*** Block opens ***

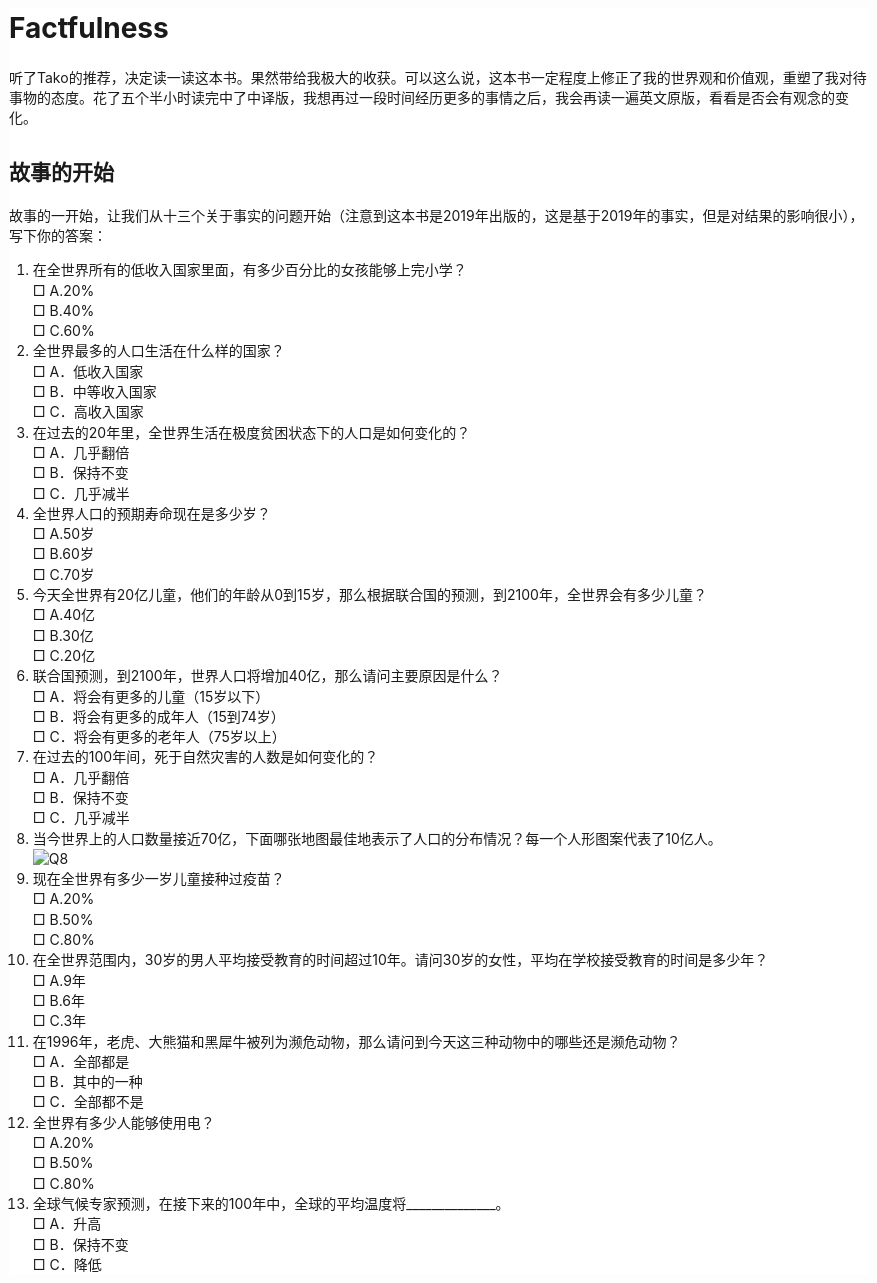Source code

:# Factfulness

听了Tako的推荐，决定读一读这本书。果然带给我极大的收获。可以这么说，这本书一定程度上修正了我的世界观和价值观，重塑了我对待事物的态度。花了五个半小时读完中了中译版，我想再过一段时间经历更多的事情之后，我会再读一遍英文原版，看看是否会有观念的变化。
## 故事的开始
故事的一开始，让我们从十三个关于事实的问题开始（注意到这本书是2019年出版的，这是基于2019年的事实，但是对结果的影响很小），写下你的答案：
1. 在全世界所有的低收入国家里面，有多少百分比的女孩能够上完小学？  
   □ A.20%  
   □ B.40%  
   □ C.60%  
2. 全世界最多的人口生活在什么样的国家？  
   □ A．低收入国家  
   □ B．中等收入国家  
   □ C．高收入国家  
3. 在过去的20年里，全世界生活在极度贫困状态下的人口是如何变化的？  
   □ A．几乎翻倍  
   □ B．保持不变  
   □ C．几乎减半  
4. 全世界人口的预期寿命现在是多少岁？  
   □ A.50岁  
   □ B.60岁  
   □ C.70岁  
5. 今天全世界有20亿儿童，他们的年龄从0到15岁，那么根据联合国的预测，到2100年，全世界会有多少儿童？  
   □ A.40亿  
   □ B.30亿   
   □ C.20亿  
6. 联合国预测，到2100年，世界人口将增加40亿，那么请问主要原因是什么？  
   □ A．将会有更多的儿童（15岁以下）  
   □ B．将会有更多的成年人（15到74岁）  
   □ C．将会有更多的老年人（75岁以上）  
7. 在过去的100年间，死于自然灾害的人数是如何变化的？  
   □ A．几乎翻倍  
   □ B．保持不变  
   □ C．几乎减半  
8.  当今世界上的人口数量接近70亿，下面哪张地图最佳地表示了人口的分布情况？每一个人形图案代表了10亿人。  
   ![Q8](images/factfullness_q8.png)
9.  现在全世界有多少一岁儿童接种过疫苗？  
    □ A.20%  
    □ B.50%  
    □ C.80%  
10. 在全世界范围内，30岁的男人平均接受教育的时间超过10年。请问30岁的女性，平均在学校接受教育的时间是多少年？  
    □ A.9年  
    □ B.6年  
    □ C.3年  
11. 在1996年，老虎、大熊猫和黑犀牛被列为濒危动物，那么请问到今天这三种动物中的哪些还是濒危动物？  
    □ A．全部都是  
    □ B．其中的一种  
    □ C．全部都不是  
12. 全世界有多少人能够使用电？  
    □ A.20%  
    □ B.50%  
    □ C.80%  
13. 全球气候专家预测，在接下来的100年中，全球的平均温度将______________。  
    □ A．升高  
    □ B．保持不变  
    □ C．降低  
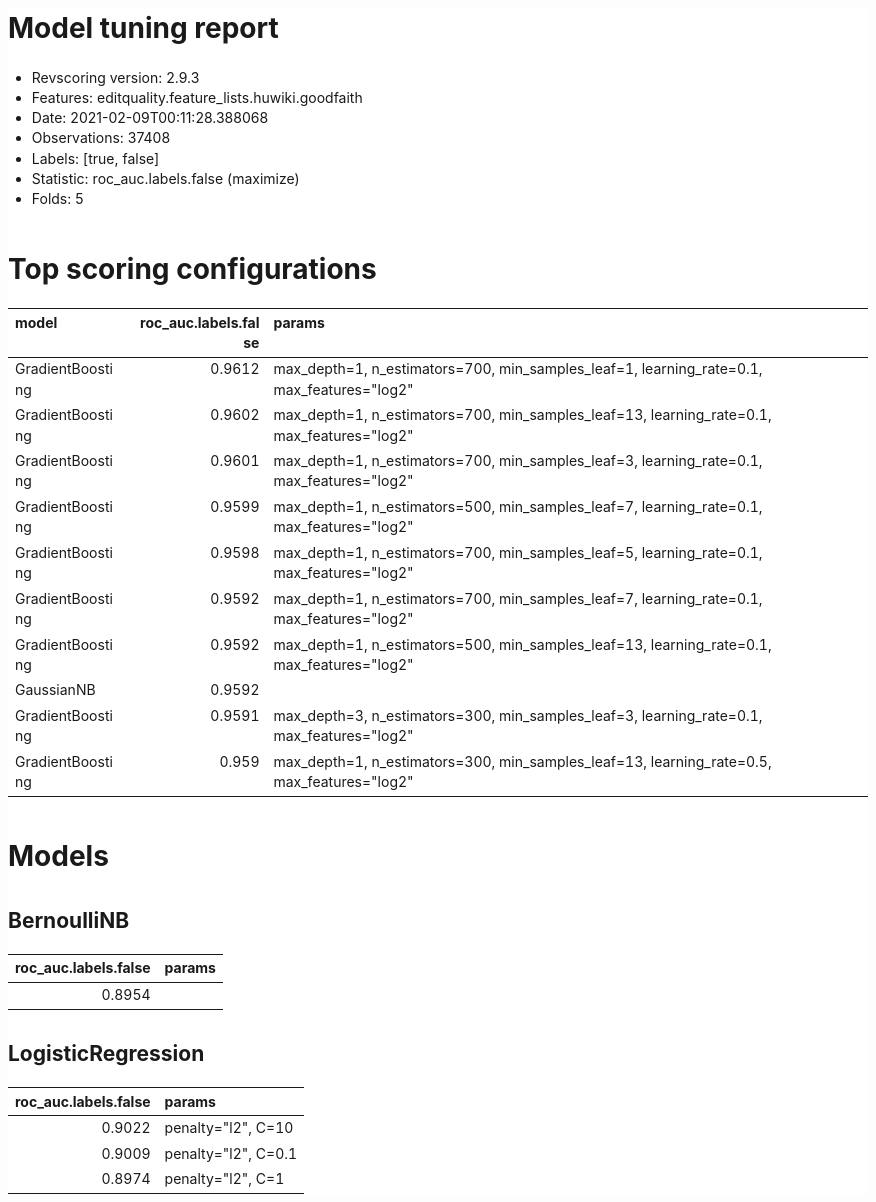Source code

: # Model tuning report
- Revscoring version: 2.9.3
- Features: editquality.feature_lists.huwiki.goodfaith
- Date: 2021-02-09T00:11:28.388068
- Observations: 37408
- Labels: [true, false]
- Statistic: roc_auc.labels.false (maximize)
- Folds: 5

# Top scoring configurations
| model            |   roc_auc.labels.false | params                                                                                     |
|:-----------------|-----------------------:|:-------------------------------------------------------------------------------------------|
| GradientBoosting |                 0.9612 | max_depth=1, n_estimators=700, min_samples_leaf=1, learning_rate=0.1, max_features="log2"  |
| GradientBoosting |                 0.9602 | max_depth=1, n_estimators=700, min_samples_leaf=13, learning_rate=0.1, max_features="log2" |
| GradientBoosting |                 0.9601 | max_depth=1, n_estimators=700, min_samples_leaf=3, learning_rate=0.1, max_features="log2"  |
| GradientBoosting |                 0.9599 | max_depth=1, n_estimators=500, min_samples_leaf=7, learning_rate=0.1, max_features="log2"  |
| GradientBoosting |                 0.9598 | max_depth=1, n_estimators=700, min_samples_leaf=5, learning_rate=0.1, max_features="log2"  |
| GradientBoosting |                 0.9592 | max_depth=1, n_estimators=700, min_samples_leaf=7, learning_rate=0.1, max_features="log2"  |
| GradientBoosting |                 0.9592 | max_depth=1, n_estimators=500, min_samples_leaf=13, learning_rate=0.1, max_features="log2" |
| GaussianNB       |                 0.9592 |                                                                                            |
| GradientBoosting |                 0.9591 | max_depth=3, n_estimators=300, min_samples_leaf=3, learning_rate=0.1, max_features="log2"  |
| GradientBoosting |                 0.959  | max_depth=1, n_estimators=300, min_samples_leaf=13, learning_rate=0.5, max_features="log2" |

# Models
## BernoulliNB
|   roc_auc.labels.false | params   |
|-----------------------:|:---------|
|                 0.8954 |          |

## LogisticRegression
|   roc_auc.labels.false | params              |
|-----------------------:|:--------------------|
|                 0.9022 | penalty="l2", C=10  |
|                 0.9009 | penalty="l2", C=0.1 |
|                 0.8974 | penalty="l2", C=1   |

*** Block closes ***
*** Block opens ***

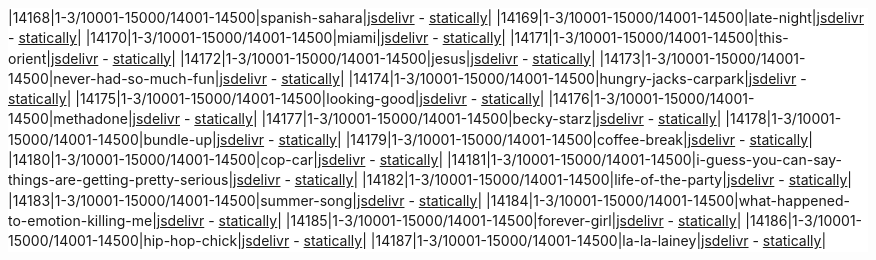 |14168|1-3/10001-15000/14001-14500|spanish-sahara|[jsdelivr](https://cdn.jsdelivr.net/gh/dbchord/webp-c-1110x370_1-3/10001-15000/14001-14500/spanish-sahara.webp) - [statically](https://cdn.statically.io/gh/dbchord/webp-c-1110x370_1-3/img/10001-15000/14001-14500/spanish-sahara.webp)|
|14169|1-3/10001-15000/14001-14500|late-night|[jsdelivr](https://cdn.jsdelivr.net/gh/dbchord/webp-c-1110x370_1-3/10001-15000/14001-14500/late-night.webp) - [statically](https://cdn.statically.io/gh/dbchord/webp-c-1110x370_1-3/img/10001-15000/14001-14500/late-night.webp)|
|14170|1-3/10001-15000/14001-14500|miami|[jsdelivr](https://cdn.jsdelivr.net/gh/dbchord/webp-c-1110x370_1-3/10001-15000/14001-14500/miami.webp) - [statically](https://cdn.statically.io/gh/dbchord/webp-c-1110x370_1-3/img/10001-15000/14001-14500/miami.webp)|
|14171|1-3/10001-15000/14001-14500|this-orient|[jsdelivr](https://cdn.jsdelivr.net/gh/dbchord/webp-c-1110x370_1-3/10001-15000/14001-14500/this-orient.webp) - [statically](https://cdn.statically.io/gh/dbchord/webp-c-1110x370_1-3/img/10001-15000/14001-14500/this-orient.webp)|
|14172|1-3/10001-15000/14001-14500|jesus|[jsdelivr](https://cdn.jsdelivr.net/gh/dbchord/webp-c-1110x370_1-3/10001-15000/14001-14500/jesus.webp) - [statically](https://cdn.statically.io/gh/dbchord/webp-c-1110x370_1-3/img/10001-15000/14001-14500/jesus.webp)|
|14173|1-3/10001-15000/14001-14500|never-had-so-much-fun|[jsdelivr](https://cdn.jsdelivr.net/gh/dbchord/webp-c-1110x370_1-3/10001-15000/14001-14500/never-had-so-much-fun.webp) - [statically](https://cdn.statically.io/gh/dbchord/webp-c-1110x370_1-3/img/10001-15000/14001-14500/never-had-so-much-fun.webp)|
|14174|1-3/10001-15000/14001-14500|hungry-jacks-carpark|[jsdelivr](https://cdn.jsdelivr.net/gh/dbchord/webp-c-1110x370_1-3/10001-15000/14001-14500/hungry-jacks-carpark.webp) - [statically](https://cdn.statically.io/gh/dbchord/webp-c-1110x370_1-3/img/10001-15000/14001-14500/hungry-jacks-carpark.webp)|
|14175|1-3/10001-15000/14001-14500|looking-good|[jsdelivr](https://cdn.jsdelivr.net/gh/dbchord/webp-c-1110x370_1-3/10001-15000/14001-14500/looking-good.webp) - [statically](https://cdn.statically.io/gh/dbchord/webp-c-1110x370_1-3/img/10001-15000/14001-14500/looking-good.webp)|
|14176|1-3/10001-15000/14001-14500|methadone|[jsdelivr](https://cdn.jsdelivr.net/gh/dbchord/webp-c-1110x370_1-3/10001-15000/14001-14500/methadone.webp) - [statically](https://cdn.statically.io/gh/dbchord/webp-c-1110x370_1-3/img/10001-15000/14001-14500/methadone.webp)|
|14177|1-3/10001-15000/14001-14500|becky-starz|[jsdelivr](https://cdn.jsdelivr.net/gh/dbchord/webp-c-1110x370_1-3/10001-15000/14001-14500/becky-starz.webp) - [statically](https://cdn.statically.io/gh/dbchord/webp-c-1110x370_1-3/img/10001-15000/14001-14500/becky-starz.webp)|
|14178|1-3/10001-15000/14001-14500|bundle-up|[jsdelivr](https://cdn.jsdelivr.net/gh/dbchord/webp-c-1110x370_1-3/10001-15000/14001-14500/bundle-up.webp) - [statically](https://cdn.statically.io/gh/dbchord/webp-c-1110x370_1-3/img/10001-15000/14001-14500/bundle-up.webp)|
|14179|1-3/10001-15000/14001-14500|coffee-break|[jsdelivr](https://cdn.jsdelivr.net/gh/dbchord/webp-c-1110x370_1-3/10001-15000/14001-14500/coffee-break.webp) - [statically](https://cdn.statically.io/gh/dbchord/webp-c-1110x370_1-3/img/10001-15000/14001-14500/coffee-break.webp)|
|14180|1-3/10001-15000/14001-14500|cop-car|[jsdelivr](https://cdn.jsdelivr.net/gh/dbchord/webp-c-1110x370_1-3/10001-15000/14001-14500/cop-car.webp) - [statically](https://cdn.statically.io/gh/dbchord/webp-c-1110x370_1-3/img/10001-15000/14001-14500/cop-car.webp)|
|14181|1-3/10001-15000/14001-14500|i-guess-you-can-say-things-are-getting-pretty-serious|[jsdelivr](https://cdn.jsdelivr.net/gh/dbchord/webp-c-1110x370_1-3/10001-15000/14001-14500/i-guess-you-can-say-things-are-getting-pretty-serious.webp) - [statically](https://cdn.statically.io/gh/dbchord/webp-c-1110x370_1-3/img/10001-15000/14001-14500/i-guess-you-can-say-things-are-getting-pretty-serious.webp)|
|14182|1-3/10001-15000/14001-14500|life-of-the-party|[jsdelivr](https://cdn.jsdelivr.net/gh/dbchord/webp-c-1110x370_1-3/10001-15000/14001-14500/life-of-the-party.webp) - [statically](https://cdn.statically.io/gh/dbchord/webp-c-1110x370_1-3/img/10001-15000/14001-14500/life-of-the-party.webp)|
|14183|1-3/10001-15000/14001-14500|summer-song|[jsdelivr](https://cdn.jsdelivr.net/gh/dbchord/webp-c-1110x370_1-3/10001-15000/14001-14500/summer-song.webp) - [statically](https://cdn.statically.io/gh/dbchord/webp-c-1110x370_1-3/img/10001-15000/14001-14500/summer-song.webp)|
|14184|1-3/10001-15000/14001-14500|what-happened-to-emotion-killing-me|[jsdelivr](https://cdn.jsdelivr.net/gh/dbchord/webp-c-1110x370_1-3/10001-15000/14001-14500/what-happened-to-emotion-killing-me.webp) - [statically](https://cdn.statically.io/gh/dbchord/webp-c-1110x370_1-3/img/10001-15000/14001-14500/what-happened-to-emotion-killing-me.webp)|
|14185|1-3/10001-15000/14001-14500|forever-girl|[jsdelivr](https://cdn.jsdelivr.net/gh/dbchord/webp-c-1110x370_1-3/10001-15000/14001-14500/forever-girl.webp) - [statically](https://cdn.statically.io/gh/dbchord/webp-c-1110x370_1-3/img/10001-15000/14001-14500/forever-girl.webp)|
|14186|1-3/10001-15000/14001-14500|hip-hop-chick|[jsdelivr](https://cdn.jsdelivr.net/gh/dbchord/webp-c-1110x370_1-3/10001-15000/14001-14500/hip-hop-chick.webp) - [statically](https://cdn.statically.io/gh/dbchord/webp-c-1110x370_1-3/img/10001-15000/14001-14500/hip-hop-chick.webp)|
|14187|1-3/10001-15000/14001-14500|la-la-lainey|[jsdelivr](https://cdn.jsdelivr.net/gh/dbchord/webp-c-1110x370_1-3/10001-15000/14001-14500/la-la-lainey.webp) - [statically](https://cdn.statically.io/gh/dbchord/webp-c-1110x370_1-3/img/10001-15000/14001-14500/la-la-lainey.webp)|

*** Block closes ***

== EXERCISE BRIEF ==
Check the records above and copy each line that has the string "params".

== ANSWER FOR THE TASK ==
| model            |   roc_auc.labels.false | params                                                                                     |
|   roc_auc.labels.false | params   |
|   roc_auc.labels.false | params              |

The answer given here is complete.